In conclusion, our results identify a p53-like AD in the PIF family of transcriptional activators and unveil a novel light signaling mechanism via direct photoinhibition of PIFs’ transactivation activity by PHYB and likely PHYA. It will be of interest in future work to investigate the transactivation mechanism by PIFs’ ADs and how binding of PHYB inhibits such mechanism.
Methods
Plant materials, growth conditions, and hypocotyl measurement
Arabidopsis wild-type Columbia (Col-0) and Landsberg erecta (Ler), as well as the pifq29 (Col-0), pif14529, and phyB-572(Ler) mutants, were used as controls to characterize hypocotyl growth and gene expression under various light conditions. The PBG, NGB, NGB-R110Q, NGB-G111D, and NGB-R352K lines have been previously reported17,66. The PIF3/pifq (1-2 and 9-5) and PIF3mAD/pifq (2-1 and 4-5) transgenic lines were generated in this study.
Arabidopsis seeds were surface-sterilized and plated on half-strength Murashige and Skoog medium containing Gamborg’s vitamins (Caisson Laboratories), 0.5 mM MES pH 5.7, and 0.8% agar (w/v). Seeds were stratified in the dark at 4 °C for 5 days and grown at 21 °C in an LED chamber (Percival Scientific, Perry, IA) in the indicated light conditions. Fluence rates of light were measured with an Apogee PS200 spectroradiometer (Apogee Instruments, Logan, UT) and SpectraWiz spectroscopy software (StellarNet, Tampa, FL). Images of representative seedlings were taken using a Leica MZ FLIII stereo microscope (Leica Microsystems Inc., Buffalo Grove, IL) and processed using Adobe Photoshop CC (Adobe Inc., Mountain View, CA). For hypocotyl measurements, seedlings were scanned with an Epson Perfection V700 photo scanner, and hypocotyl length was measured using the NIH ImageJ software. Box-and-whisker plots of hypocotyl measurements were generated using the Prism 8 software (GraphPad Software, San Diego, CA).

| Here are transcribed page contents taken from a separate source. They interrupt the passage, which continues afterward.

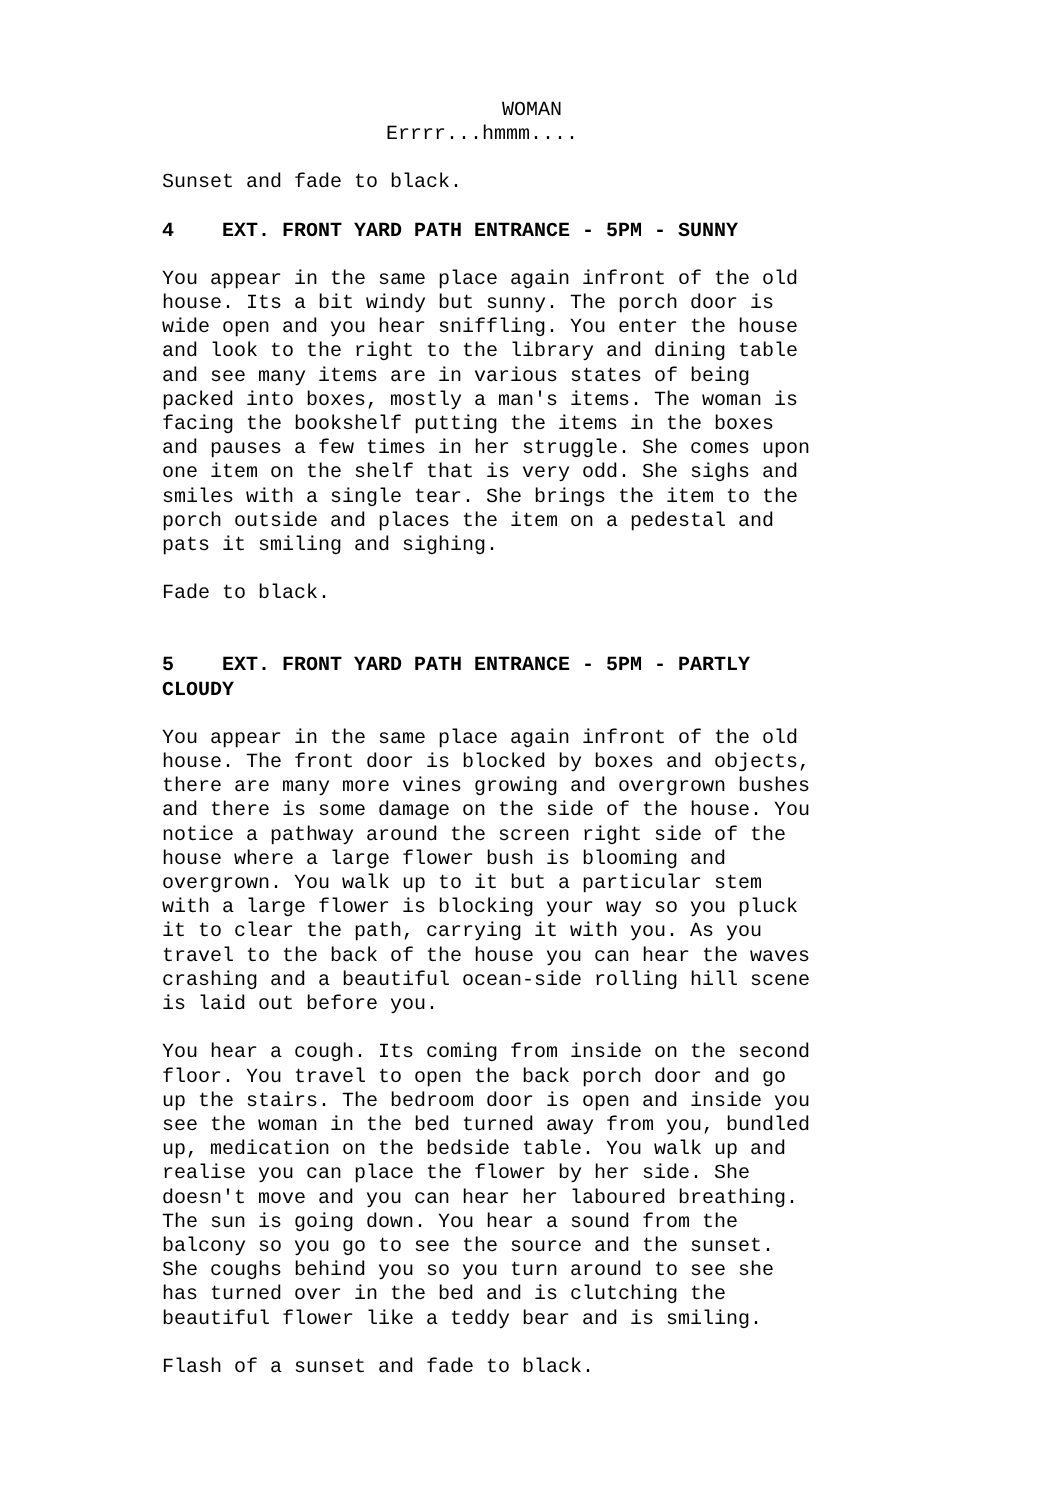WOMAN
Errrr...hmmm....
Sunset and fade to black.
4 EXT. FRONT YARD PATH ENTRANCE - 5PM - SUNNY
You appear in the same place again infront of the old house. Its a bit windy but sunny. The porch door is wide open and you hear sniffling. You enter the house and look to the right to the library and dining table and see many items are in various states of being packed into boxes, mostly a man's items. The woman is facing the bookshelf putting the items in the boxes and pauses a few times in her struggle. She comes upon one item on the shelf that is very odd. She sighs and smiles with a single tear. She brings the item to the porch outside and places the item on a pedestal and pats it smiling and sighing.
Fade to black.
5 EXT. FRONT YARD PATH ENTRANCE - 5PM - PARTLY
CLOUDY
You appear in the same place again infront of the old house. The front door is blocked by boxes and objects, there are many more vines growing and overgrown bushes and there is some damage on the side of the house. You notice a pathway around the screen right side of the house where a large flower bush is blooming and overgrown. You walk up to it but a particular stem with a large flower is blocking your way so you pluck it to clear the path, carrying it with you. As you travel to the back of the house you can hear the waves crashing and a beautiful ocean-side rolling hill scene is laid out before you.
You hear a cough. Its coming from inside on the second floor. You travel to open the back porch door and go up the stairs. The bedroom door is open and inside you see the woman in the bed turned away from you, bundled up, medication on the bedside table. You walk up and realise you can place the flower by her side. She doesn't move and you can hear her laboured breathing. The sun is going down. You hear a sound from the balcony so you go to see the source and the sunset. She coughs behind you so you turn around to see she has turned over in the bed and is clutching the beautiful flower like a teddy bear and is smiling.
Flash of a sunset and fade to black.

Plasmid construction and generation of transgenic lines
The PCR primers used to generate the plasmids containing the wild-type CDS sequences of PIFs, PHYA, and PHYB are listed in Supplementary Table 1. All PIF3 constructs for the yeast transactivation assays were generated by subcloning either the full-length or a fragment of PIF3 CDS into the EcoRI and SalI sites of the pBridge vector (TaKaRa Bio USA, San Jose, CA). The GST-PIF3 and GST-PIF3mAD constructs for GST pulldown assays were generated by subcloning PIF3 or PIF3mAD into the EcoRI and XhoI sites of the pET42b vector (Promega, Madison, WI). The PIF3p::HA-YFP-PIF3 and PIF3p::HA-YFP-PIF3mAD constructs were generated by subcloning a 2-kb PIF3 promoter, 3HA-YFP, and PIF3 or PIF3mAD into the SacI and BamHI sites of the pJHA212G-RBCSt vector using HiFi Assembly (New England Biolabs, Ipswich, MA). The vectors for examining the transactivation activities of the PIF3 paralogs were generated by subcloning the full-length CDS sequences of the PIF3 paralogs into the EcoRI and SalI sites of the pBridge vector using HiFi Assembly. The constructs for testing the function of PHYB and PHYA in inhibiting the transactivation activity of PIF3 and PIF1 were generated by subcloning the DNA sequences encoding full-length PHYB or PHYA fused with SV40 NLS, PHYB-C (PHYB amino acids 594–1172 fused with SV40 NLS), and NGB (PHYB amino acids 1–651 fused with GFP, GUS, and SV40 NLS) into the NotI and NdeI sites in the pBridge-PIF3-N4, pBridge-PIF3-M1, pBridge-PIF3, or pBrige-PIF1 plasmid vectors.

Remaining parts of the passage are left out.